[Extracted data Boundary: Start]

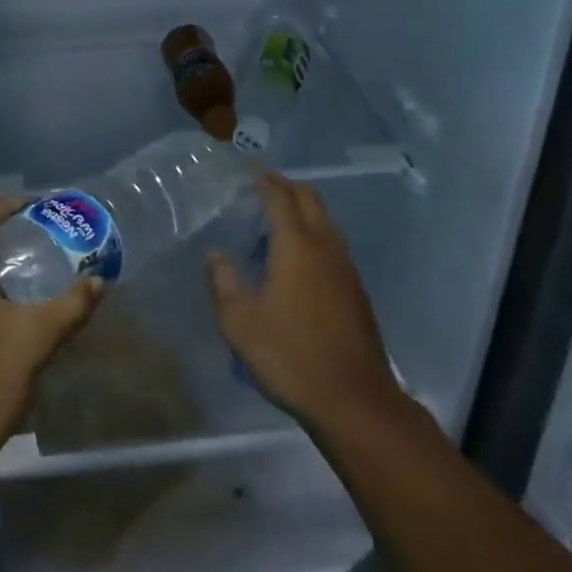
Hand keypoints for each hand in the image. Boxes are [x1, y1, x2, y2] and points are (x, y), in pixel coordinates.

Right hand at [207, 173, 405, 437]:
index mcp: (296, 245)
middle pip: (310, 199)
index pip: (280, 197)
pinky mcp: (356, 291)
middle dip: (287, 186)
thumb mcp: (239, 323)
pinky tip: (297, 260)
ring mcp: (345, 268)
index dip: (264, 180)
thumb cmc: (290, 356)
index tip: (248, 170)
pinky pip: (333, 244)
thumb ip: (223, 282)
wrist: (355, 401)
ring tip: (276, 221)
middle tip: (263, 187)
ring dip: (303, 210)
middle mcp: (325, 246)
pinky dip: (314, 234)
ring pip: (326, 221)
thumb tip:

[Extracted data Boundary: End]
[Extracted data Boundary: Start]

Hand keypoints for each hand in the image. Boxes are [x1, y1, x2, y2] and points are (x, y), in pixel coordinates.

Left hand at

[Extracted data Boundary: End]

Description of the task - Wherever the word "middle" appears in the listing above, copy the whole line.

Output -
middle pip: (310, 199)
middle dip: (287, 186)
middle tip: (263, 187)
middle mcp: (325, 246)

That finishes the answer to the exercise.